If you want to understand Shirley Temple’s private world more fully, start with the woman who knew her best — not as an icon, but as a mother. Susan’s few public statements tell that story more clearly than any biography has managed to capture.
FAQs
Q: Is Linda Susan Agar still alive in 2026?
A: Yes, Linda Susan Agar is alive as of 2026. She lives privately in California at age 78. No verified death record or credible obituary exists. The “died in 2000” claim found on some websites is unverified and inaccurate.
Q: Why do some websites say Linda Susan Agar died in 2000?
A: The claim is a data error with no sourcing. It likely originated from a misattributed entry in celebrity biography databases and was copied without fact-checking. No death certificate, obituary, or primary record supports it.
Q: Why is she called Susan Black instead of Linda Susan Agar?
A: After Shirley Temple divorced John Agar in 1949, she married Charles Alden Black, who legally adopted Susan. She took the Black surname and has used it throughout her adult life. The name Linda Susan Agar appears primarily in birth records and her IMDb listing.
Q: Did Linda Susan Agar pursue an acting career?
A: She appeared in two minor roles on The Shirley Temple Storybook, her mother’s NBC television series, billed as Susan Agar on IMDb. She never pursued further acting and chose a private life away from entertainment entirely.
Q: Who is Teresa Caltabiano?
A: Teresa Caltabiano is Susan’s only known daughter. She is not a public figure. Shirley Temple was reportedly close to Teresa and met Teresa’s own child before her 2014 death, making Temple a great-grandmother through Susan’s line.
Q: Did Shirley Temple’s diplomatic career affect Susan’s life?
A: By the time Temple served as U.S. Ambassador to Ghana (1974) and Czechoslovakia (1989), Susan was an adult with her own private life established. The postings shaped the family’s public profile but did not directly alter Susan’s upbringing, which ended well before Temple’s diplomatic appointments began.
Q: How much did Linda Susan Agar inherit from Shirley Temple?

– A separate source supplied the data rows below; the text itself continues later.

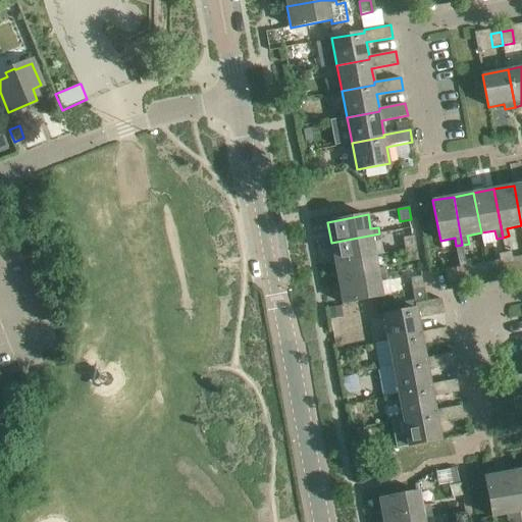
[(335,262),(375,255),(373,242),(380,241),(379,233),(331,243),(335,262)]
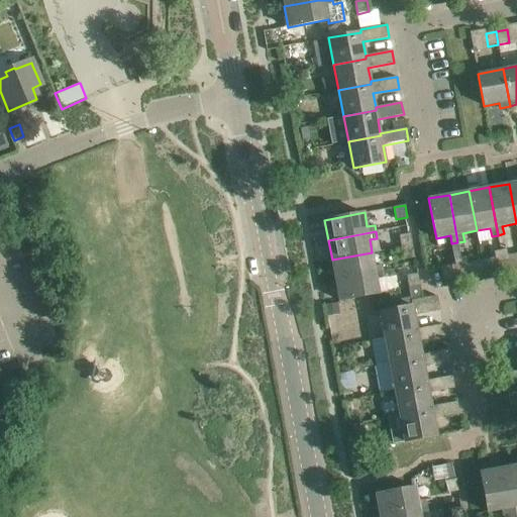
[(401,247),(412,245),(410,233),(399,235),(401,247)]
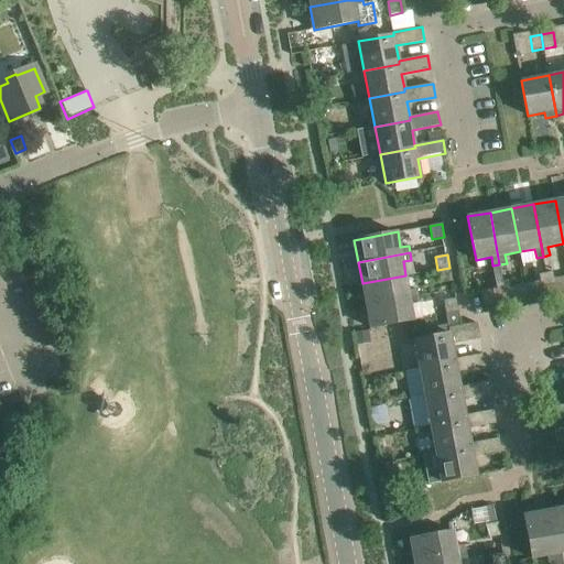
[(441,283),(453,281),(449,268),(437,270),(441,283)]
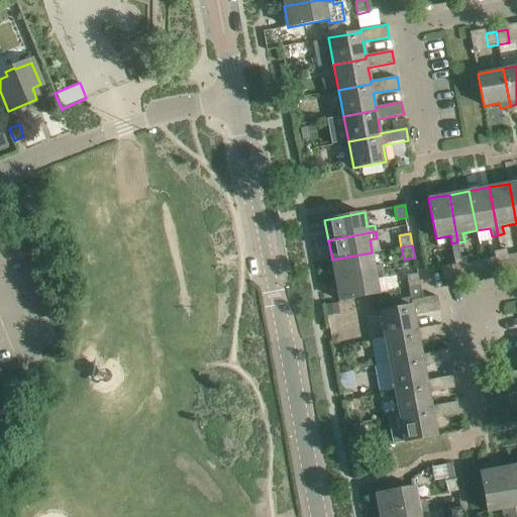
[(505,272),(511,271),(507,248),(501,250),(505,272)]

A: The exact figure has not been made public. Shirley Temple’s estate was estimated at $10–$30 million at the time of her February 2014 death. As a biological daughter, Susan was among the beneficiaries, but California probate records have not confirmed a specific inheritance amount.
Q: Did Linda Susan Agar maintain a relationship with her biological father, John Agar, after the divorce?
A: This is not publicly documented. Shirley Temple was awarded full custody after the 1949 divorce. John Agar continued his acting career, remarried, and died on April 7, 2002. No confirmed account of contact between him and Susan after the divorce exists in the public record.